Lately I’ve been thinking a lot about touch-based user interfaces for mobile phone for a project I’ve been involved in.
Louis Kahn, one of the most influential architects of our time, and subject of an amazing documentary film, once said:
“What do you want Brick?”
He was alluding to the fact that each material has properties and limitations and wants to be used a certain way. Whether it be materials, or systems, or UI’s, each has a certain affordance you can either acknowledge and work with, or work against.
Don Norman also describes a similar attitude towards the design of products in his influential The Design of Everyday Things:
The term affordance refers to the perceived and actual properties of the thing, primarily those fundamental properties that determine just how the thing could possibly be used. A chair affords (“is for”) support and, therefore, affords sitting.
When designing a touch user interface for mobile phones, where do you start? You can start by taking a look at what Apple has wonderfully done with the iPhone. Or you can take a look at how to improve the current mobile UI and make it touch-enabled. Both lead to very restricted designs, since they can’t escape what either Apple or current mobile UI have set up as its affordances.
One needs to ask, “So, what do you want to be, mobile phone touch UI?”
In my mind, some of what it wants to be is the following (these are its affordances):
- It wants large touch targets: Fingers are less precise than keys, and there are minimun touch area requirements that can’t be too small.

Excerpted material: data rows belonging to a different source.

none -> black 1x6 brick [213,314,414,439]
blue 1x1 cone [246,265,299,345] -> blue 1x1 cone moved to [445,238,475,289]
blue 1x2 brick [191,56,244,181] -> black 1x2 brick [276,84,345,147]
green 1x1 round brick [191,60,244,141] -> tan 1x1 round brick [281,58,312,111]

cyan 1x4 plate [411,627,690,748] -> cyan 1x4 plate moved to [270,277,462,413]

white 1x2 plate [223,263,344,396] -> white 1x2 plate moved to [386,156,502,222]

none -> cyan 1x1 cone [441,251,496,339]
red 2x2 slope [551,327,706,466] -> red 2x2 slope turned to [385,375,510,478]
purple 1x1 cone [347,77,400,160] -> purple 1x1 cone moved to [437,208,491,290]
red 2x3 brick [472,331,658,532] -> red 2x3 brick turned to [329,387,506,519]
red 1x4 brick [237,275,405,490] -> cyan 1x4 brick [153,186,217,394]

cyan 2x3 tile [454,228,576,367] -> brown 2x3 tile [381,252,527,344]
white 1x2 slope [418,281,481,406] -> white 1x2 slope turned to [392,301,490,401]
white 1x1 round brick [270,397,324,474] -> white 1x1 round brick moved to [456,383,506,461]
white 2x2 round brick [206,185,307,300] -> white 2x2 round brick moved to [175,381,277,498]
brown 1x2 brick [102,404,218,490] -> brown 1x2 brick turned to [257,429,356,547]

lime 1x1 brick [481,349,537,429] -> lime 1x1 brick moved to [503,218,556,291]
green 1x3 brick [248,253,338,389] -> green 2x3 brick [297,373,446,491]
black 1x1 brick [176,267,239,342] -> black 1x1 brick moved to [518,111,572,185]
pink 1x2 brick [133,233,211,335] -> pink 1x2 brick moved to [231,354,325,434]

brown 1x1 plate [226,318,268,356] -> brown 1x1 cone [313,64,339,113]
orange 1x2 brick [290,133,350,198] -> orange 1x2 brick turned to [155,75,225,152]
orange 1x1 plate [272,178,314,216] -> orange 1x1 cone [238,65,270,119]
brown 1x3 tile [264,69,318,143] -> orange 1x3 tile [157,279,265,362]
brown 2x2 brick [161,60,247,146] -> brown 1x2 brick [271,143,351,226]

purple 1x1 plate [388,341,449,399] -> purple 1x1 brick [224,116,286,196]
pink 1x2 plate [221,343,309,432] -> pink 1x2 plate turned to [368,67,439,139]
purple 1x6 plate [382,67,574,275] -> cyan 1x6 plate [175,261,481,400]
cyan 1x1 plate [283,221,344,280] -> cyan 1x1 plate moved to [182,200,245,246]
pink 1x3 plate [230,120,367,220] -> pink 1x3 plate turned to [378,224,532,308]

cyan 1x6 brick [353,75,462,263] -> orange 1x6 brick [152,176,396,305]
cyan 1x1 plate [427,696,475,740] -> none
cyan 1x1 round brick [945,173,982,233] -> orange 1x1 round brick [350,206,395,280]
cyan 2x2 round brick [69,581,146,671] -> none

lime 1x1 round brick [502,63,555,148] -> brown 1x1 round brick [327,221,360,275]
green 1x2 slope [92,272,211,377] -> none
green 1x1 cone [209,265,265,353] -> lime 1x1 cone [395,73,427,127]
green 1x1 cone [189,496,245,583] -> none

- It wants simple page layout: touch requires immediate feedback, and quick transitions to subsequent pages. There shouldn’t really be anything to navigate on a page. The interface should be “tap, tap, tap”, i.e. a quick progression of pages to finish the task the user to trying to accomplish.
- It want to have limited choices: More choices on a pages means more things to touch and this make make things harder to touch with precision. In the web page paradigm, it may be better to present more options on a page, however in a mobile touch interface, with limited screen area, and touch targets, it may make more sense to provide limited choices and more “in-between” pages.
It is also important to select the right everyday metaphor for the touch UI elements. Metaphors allow users to recognize how to use something without learning, since it is something they are familiar with already. On the iPhone you see sliders (unlocking the phone), dials (selecting a date), and buttons.
One great source of metaphors for a touch UI is actually baby toys for many reasons:
- Interactive elements are brightly colored, allowing the user (the baby) to locate and initiate an action.
- Interactive elements are easy to touch, pull or twist and have large target areas, taking in to account the users lack of mastery over motor functions and pudgy fingers.
- Interactive elements provide clear feedback to reward the users and provoke them to repeat the action.
- The objects are not overly complex and choices for manipulation are simple.
It is no wonder a baby can use an iPhone interface.